WORK INSTRUCTION
Copy out every line in the listing that contains the word "Presidential". Capitalization matters.

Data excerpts
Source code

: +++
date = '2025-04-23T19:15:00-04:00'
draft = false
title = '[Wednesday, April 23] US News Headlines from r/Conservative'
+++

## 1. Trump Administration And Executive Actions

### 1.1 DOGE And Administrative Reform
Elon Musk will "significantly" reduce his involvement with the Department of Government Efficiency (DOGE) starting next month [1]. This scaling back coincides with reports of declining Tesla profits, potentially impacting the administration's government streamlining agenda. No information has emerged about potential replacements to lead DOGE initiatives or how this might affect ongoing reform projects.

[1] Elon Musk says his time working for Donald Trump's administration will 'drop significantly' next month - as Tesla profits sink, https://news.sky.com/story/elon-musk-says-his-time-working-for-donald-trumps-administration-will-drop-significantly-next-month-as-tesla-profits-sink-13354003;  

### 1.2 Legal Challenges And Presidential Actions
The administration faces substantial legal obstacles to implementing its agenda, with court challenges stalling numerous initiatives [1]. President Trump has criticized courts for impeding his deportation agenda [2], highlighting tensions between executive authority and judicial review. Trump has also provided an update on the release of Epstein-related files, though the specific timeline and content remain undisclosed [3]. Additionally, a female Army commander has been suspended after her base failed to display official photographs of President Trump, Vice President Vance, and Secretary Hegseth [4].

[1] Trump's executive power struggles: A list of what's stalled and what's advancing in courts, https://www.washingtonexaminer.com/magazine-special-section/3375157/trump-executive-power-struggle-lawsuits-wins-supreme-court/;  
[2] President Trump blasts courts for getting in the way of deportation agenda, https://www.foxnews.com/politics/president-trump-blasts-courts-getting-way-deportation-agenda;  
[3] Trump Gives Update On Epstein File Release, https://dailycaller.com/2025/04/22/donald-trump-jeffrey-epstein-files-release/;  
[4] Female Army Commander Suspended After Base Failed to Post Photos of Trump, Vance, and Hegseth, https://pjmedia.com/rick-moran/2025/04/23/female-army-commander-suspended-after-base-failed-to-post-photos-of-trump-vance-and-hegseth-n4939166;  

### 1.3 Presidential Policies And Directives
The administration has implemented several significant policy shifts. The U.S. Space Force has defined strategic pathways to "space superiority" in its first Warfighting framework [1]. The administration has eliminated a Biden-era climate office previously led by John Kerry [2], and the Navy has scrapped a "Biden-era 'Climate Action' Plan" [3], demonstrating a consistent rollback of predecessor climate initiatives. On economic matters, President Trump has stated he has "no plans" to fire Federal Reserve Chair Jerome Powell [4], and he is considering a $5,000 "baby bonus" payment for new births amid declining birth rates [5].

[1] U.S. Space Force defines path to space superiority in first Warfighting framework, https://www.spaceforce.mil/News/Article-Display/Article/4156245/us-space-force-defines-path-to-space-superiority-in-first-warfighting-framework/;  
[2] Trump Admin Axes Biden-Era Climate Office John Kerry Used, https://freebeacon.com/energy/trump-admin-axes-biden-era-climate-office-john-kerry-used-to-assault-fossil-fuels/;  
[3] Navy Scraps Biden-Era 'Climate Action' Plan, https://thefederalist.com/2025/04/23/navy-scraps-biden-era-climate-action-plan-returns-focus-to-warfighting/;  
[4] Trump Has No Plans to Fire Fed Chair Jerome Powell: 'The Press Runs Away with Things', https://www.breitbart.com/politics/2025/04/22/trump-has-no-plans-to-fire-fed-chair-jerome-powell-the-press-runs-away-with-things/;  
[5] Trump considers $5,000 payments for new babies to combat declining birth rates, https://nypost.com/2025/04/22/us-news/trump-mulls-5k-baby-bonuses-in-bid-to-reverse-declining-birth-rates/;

WRITTEN SOLUTION
### 1.2 Legal Challenges And Presidential Actions
### 1.3 Presidential Policies And Directives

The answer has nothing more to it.